In this book, the heroine is an unlikely gawky, brilliant teenage girl who just somehow doesn’t feel like she fits in in high school. I’m sure none of us can relate to that experience! Her younger brother Charles is scary smart, sort of off-the-charts scary smart. They pick up a friend from high school along the way named Calvin and these three children are charged with the responsibility and opportunity to save their father who has been imprisoned in this planet that’s been taken over by the Dark Thing. And it’s run by this evil disembodied brain called IT. This Dark Thing and evil IT seek to overtake the universe and it’s important that they get to their father and they start to combat the evil that is engulfing the universe.
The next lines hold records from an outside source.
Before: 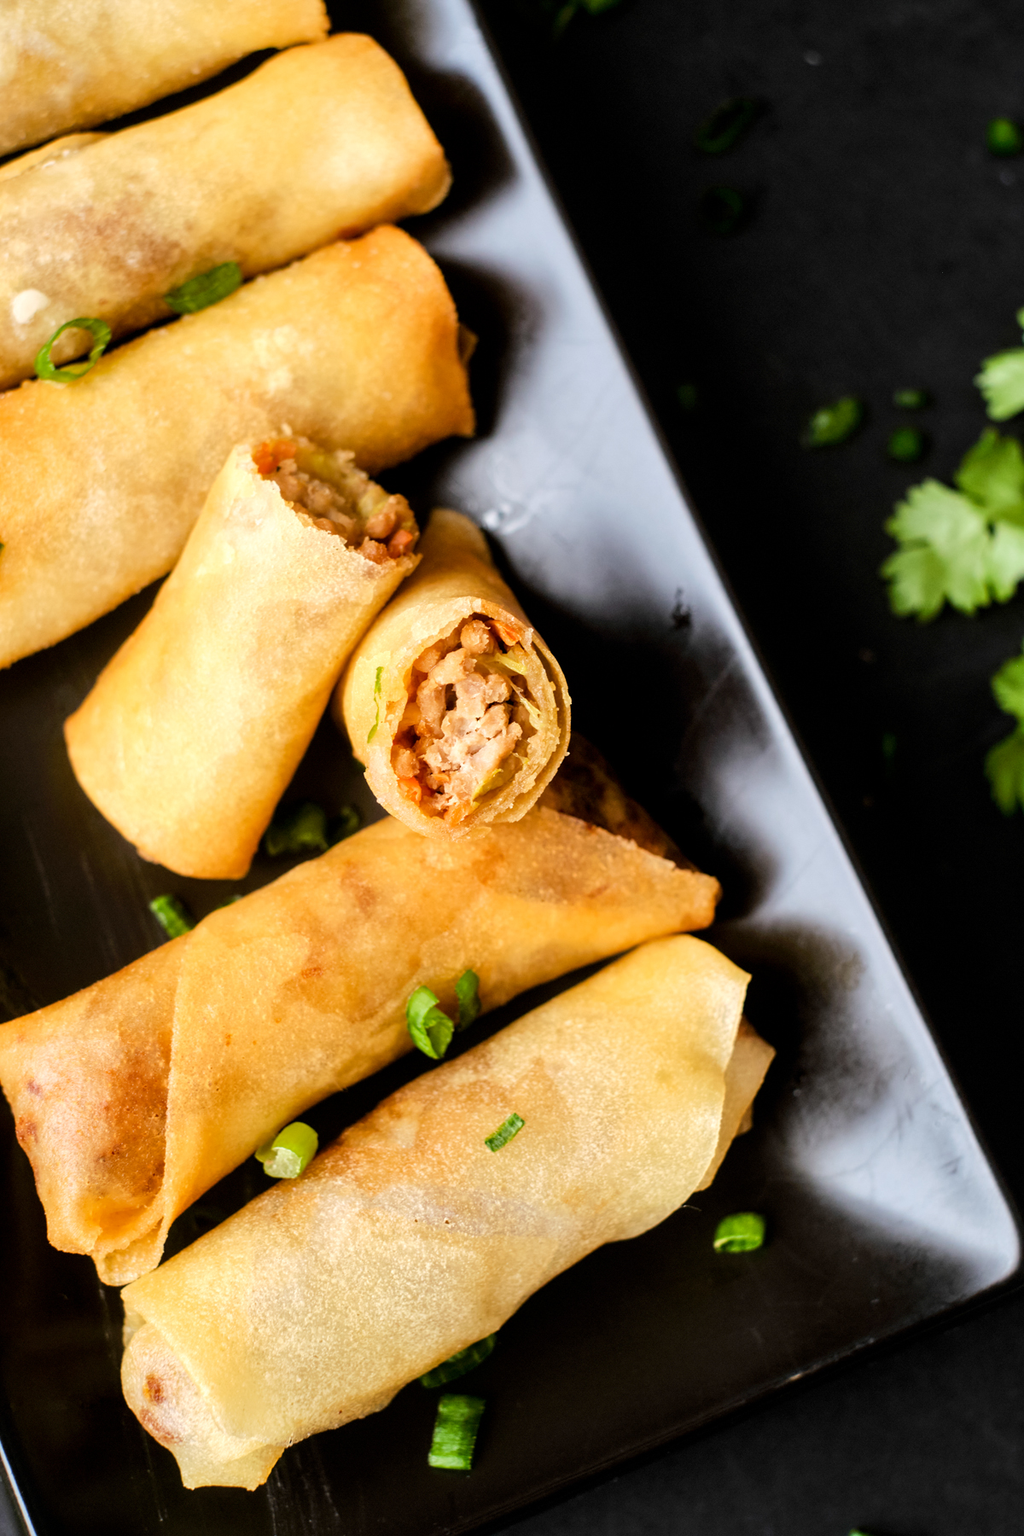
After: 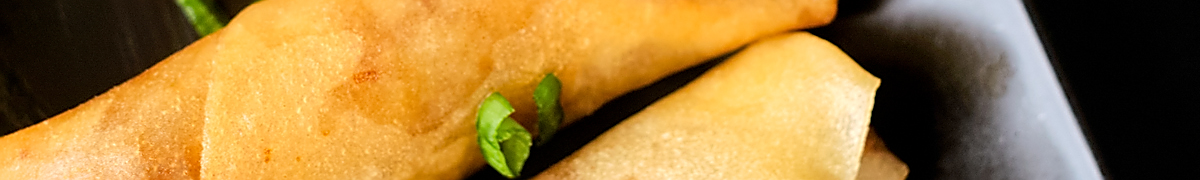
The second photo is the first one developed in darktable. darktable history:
crop and rotate: top 59.084%, bottom 30.916%
sharpen: radius 1.4, amount 1.25, threshold 0.7
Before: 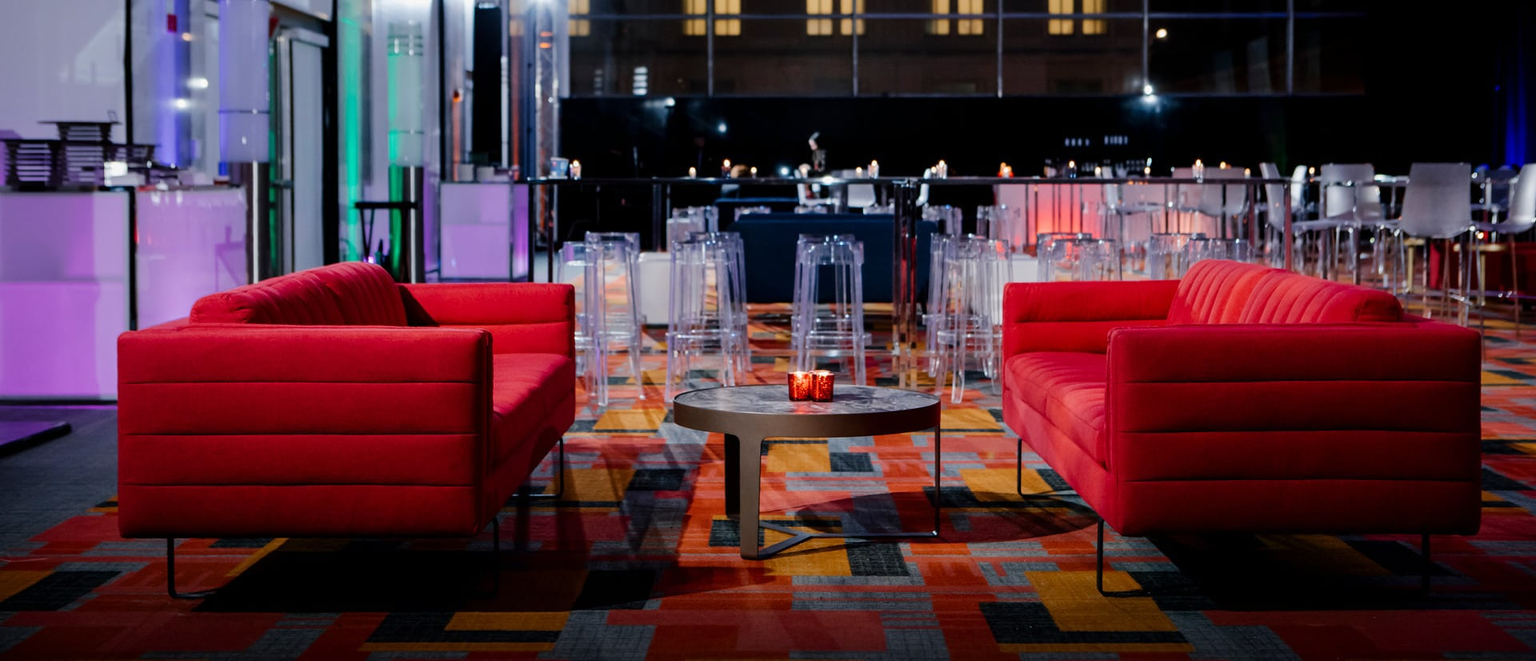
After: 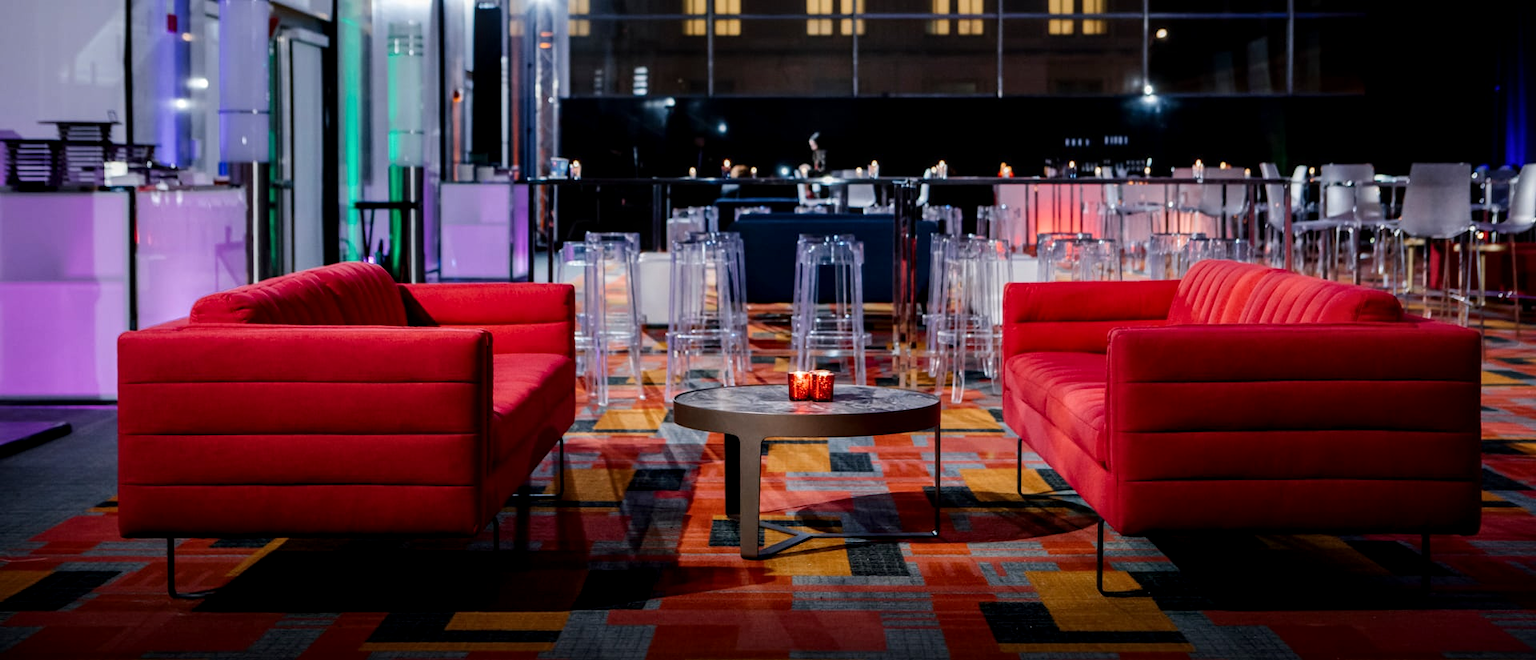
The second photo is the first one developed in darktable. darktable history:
local contrast: on, module defaults
contrast brightness saturation: contrast 0.08, saturation 0.02
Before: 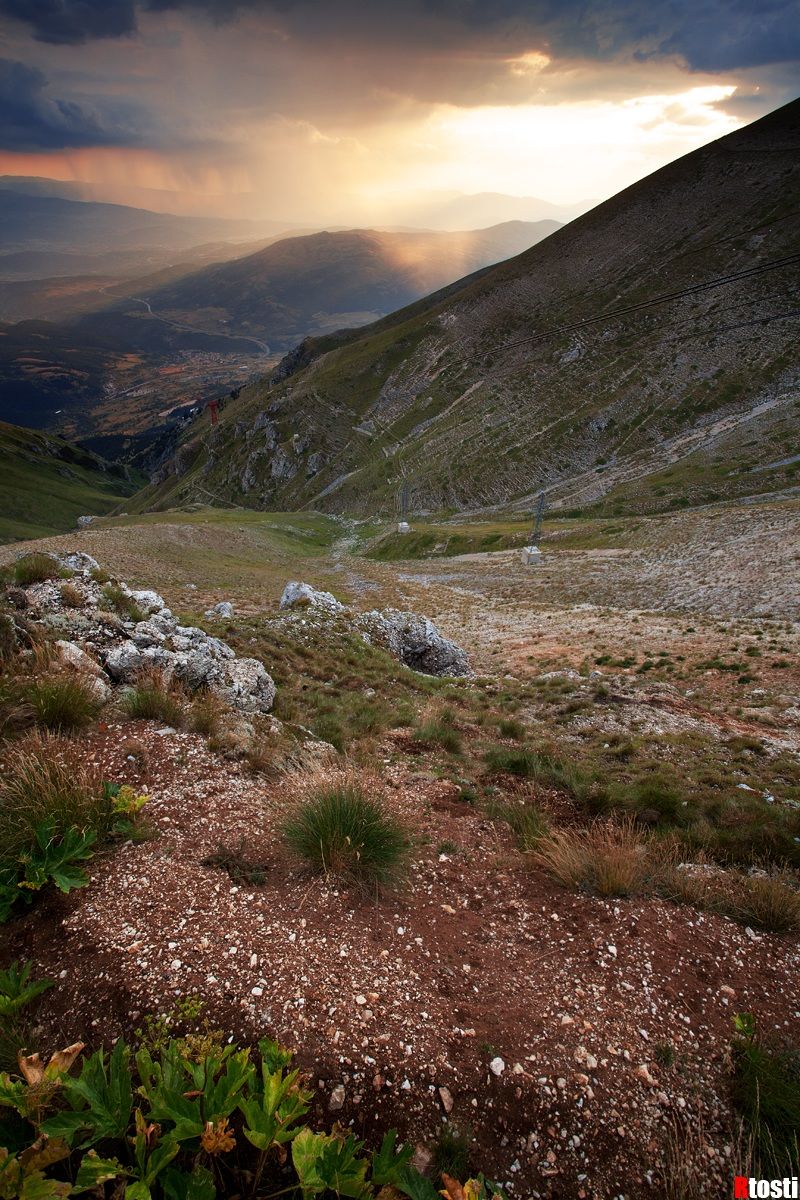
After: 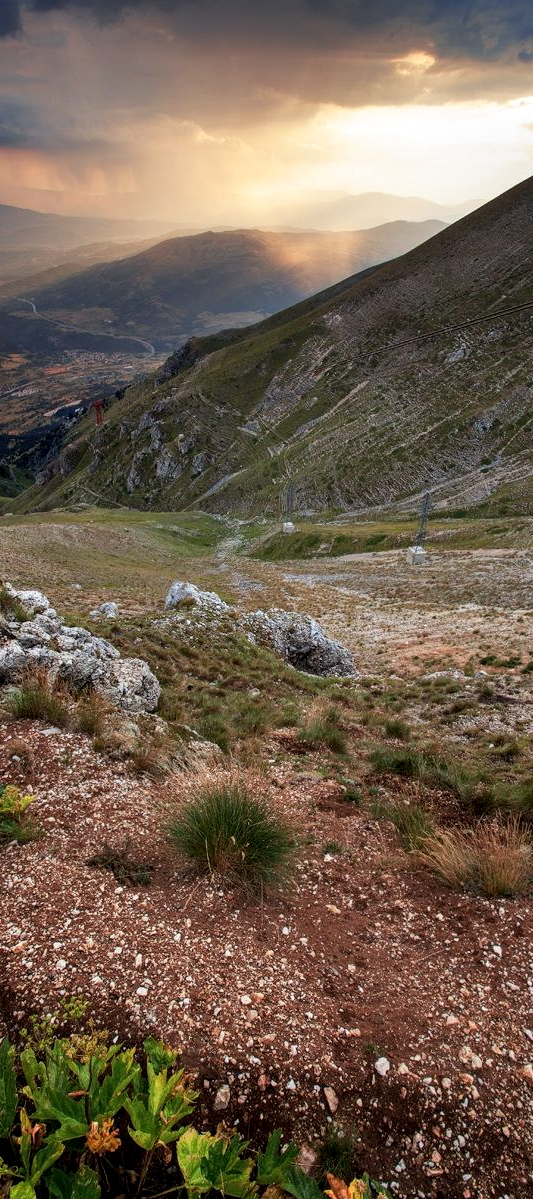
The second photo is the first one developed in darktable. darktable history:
crop and rotate: left 14.436%, right 18.898%
local contrast: on, module defaults
shadows and highlights: low approximation 0.01, soften with gaussian
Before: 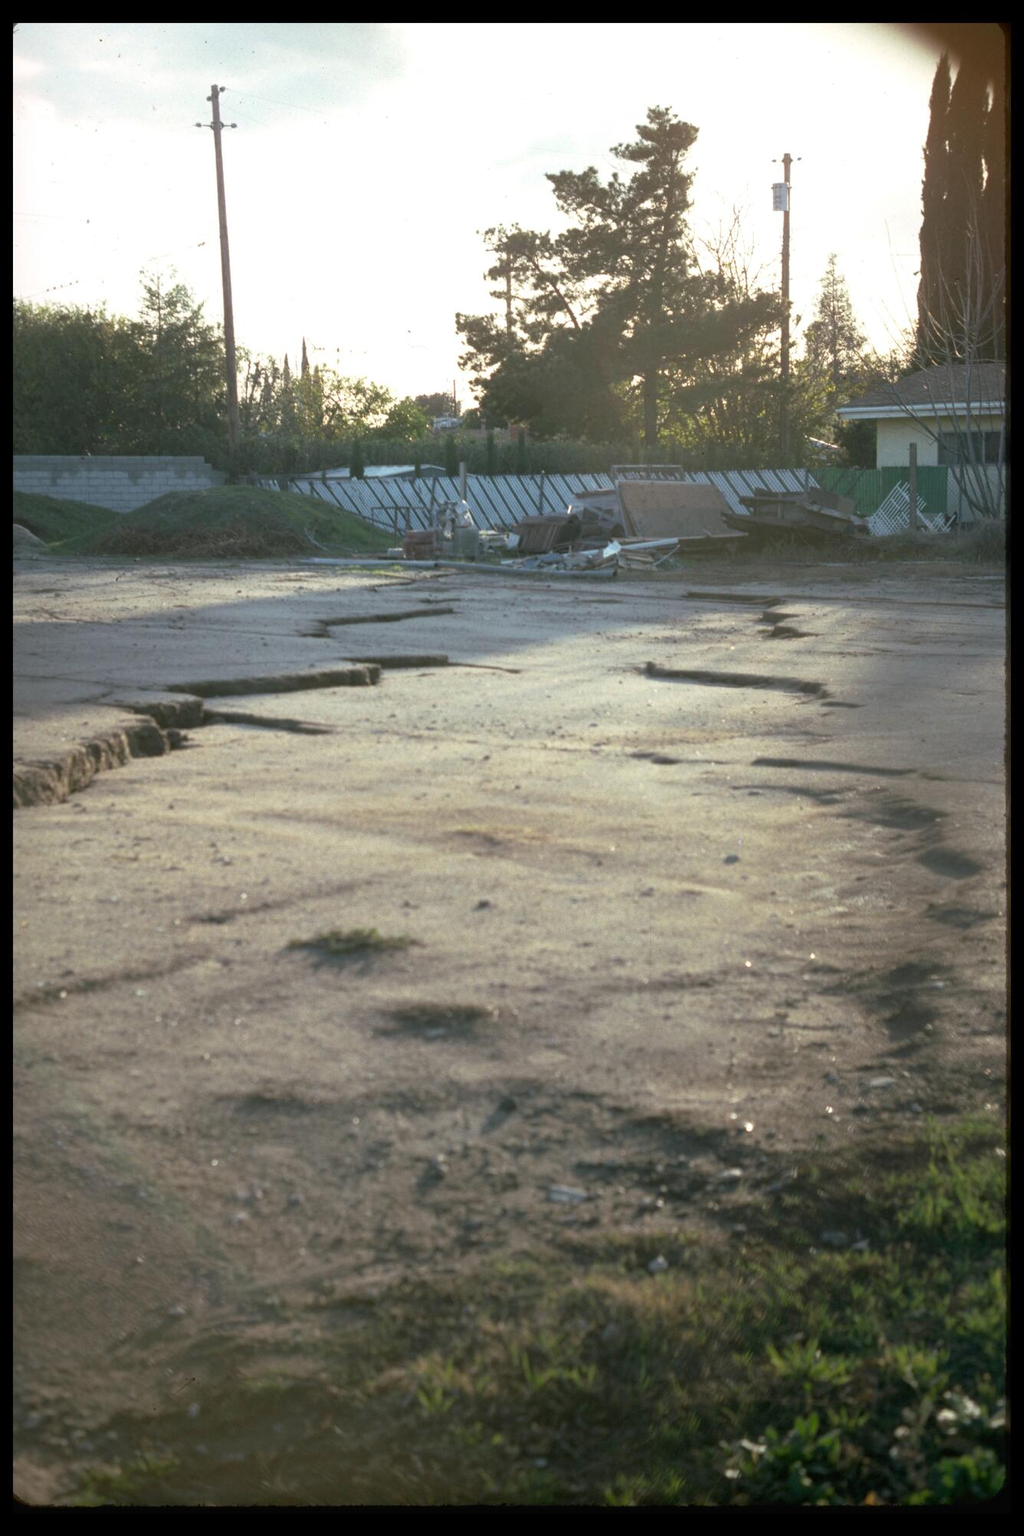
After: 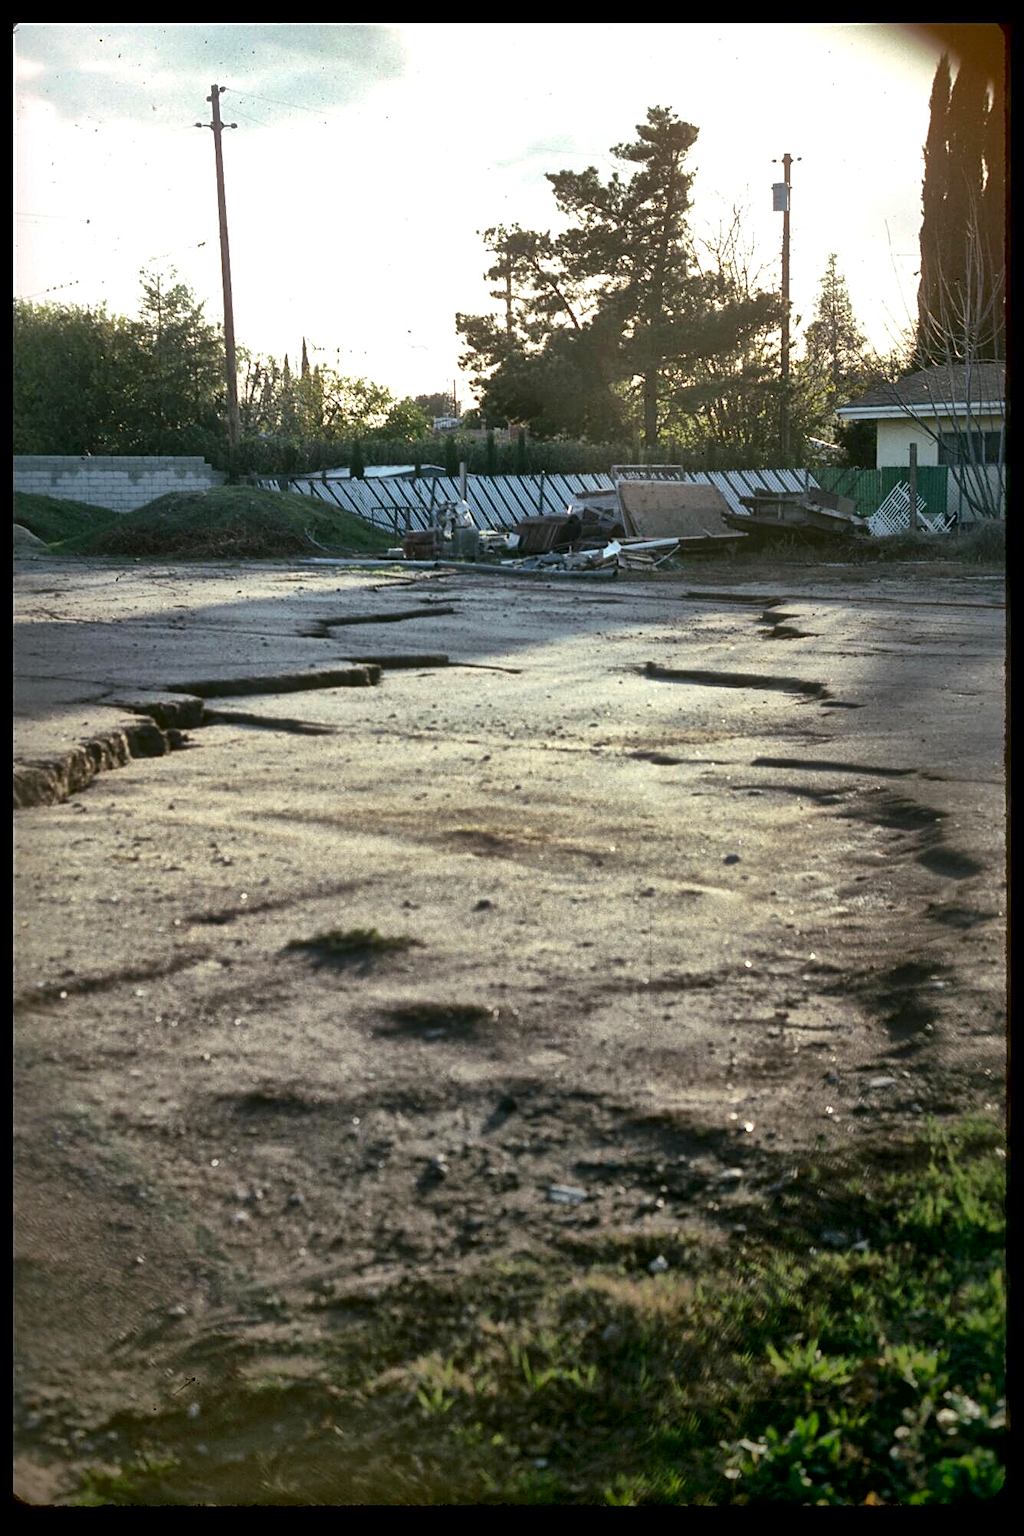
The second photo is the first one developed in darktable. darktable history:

So with time travel and with the assistance of these three celestial beings, they get to the evil planet, they encounter and they find the father and they are able to get the father out. But they can’t take the younger brother Charles because he’s been captured by this evil IT. It’s taken over his mind and his thinking and his speech and everything. And so it becomes obvious that once they escape, they have to sort of, you know, collect themselves and one of them has to go back to get Charles. It becomes obvious that only one person can get Charles and that’s Meg, his older sister. Despite the protests of the father and the friend Calvin, she’s the only one and it’s a dangerous journey. She knows she’s likely not to be successful, much less live to tell the tale.

But the three celestial beings said, we won’t let you go without sending you with gifts, tools for your toolbox. And listen carefully to what they give Meg. Mrs Whatsit says, Meg, no matter what, remember, I love you. You are loved. Mrs. Who quotes Scripture, even though it’s not identified as such—it’s a passage from First Corinthians where God speaks about the foolish being wiser than the wise and the weak being able to take over the strong that ultimately says God’s in charge no matter what. And then Mrs Which says Meg, you have one thing that IT doesn’t have and that’s your only weapon, but only you can find it, only you can discover it.

So with this, Meg is transported back to the evil, dark thing planet. She encounters her brother Charles and he immediately— because he’s under the control of the evil thing called IT—starts spewing venom and lies and hate. And Meg starts to respond in kind with hate and loathing and as she does, she feels that she’s being taken over and being sucked in by this IT evil brain. IT didn’t lack for hate or evil, that was not the answer, but she felt herself getting pulled and sucked away, and then IT, through Charles, made a fatal mistake. IT said, “Mrs Whatsit hates you.” And she knew that was a lie. Then she knew what she had that IT didn’t have and that was love, the love that surpasses all understanding. You see, you can’t fight hate with hate. Tit for tat doesn’t work. Jesus taught that the most important things were to love God with your heart, mind, soul and spirit, and to love your neighbor as yourself. And as Meg lived into that love, that overwhelming love she had for her brother, he broke free from the evil clutches of IT. Spoiler alert: what she had was love. They go back, they’re reunited with family, and so the story goes.

Don’t miss the point. Jesus taught that each one of us has the love of God and Christ that surpasses all understanding. We know there’s darkness in the world. We know that there are things for us to do as we come down off that mountain and that we seek to follow Christ and to bring light into the darkness. Love God. Love your neighbor. Love bears all things, believes all things, hopes all things, endures all things. Love never ends. Amen.